== THE DATA

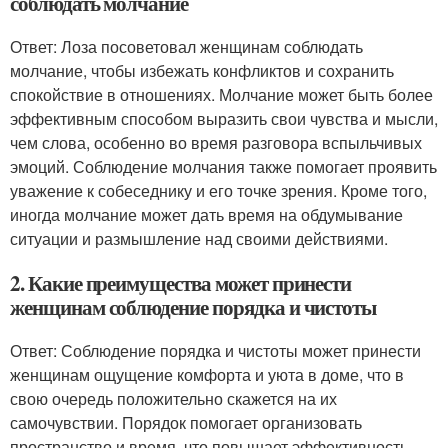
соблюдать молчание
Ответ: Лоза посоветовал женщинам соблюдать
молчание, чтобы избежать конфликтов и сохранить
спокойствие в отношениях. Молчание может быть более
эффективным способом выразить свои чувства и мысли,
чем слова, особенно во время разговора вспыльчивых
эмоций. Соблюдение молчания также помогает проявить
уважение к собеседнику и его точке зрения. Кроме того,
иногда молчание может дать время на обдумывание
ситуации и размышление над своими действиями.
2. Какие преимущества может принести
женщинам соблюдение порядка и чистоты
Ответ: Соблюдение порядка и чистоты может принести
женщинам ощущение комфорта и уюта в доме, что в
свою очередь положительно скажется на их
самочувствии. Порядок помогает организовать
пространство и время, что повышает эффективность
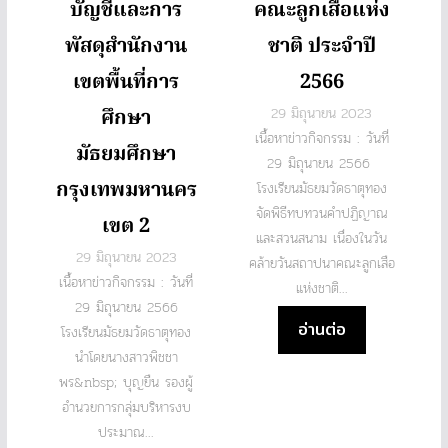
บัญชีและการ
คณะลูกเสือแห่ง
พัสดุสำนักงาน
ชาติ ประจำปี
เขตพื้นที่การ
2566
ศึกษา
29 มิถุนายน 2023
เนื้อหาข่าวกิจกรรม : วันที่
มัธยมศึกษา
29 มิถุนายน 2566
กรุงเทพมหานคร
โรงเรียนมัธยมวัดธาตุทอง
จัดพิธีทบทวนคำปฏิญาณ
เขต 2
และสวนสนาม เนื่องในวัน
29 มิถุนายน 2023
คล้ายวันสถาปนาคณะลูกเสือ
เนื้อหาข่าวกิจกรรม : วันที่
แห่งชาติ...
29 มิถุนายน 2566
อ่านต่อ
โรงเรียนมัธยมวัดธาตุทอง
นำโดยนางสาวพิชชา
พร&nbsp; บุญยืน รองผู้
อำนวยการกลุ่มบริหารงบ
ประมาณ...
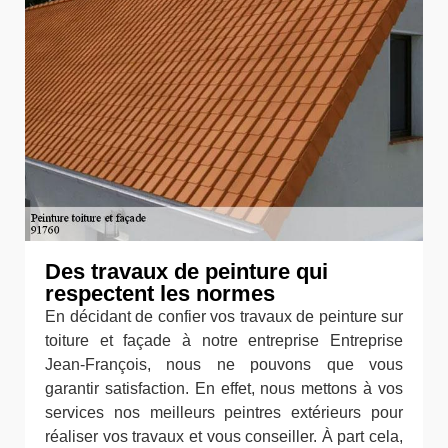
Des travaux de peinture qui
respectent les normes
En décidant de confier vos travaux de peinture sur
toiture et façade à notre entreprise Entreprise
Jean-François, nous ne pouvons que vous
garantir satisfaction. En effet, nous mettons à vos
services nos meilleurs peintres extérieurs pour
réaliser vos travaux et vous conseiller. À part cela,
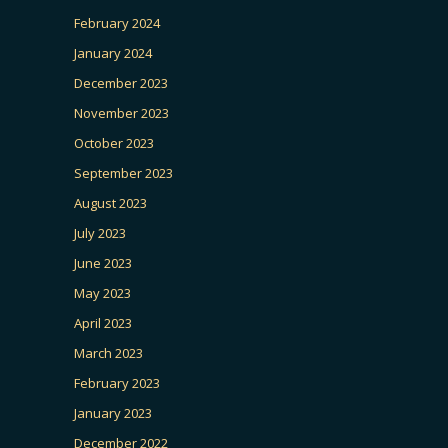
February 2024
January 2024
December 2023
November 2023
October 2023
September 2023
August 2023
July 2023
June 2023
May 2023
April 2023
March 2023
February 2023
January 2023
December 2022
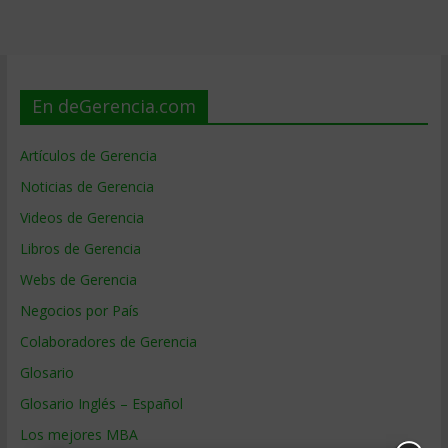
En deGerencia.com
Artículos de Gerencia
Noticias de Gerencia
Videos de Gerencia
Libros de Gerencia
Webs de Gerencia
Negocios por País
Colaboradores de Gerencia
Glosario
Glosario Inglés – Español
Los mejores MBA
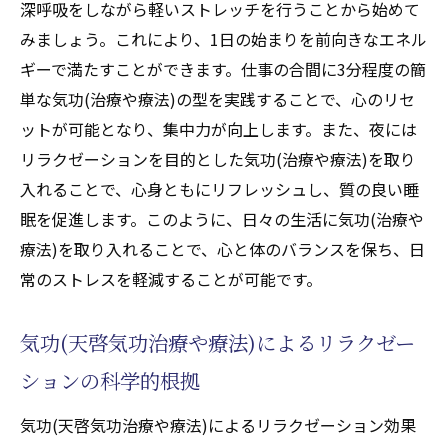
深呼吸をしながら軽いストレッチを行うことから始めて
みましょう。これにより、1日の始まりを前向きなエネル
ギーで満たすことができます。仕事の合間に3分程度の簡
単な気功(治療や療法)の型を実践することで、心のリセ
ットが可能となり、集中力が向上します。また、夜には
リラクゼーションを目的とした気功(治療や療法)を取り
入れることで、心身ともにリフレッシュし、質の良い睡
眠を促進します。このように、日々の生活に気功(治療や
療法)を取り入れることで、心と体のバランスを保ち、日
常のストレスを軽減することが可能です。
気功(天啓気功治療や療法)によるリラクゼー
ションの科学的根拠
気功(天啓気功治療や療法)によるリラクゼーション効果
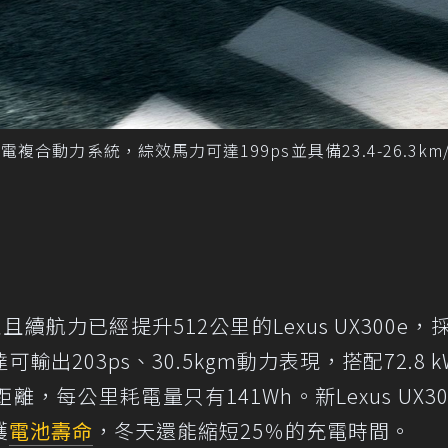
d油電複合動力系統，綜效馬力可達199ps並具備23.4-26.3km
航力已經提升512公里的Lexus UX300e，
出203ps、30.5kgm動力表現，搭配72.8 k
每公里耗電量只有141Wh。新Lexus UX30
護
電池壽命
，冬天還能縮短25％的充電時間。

====

WHAT TO DO >> Look above for the line holding "спокойствие в отношениях.". Print it and every line after it, exactly, through the line holding "2. Какие преимущества может принести".

YOUR RESPONSE >>
спокойствие в отношениях. Молчание может быть более
эффективным способом выразить свои чувства и мысли,
чем слова, особенно во время разговора вспыльчивых
эмоций. Соблюдение молчания также помогает проявить
уважение к собеседнику и его точке зрения. Кроме того,
иногда молчание может дать время на обдумывание
ситуации и размышление над своими действиями.
2. Какие преимущества может принести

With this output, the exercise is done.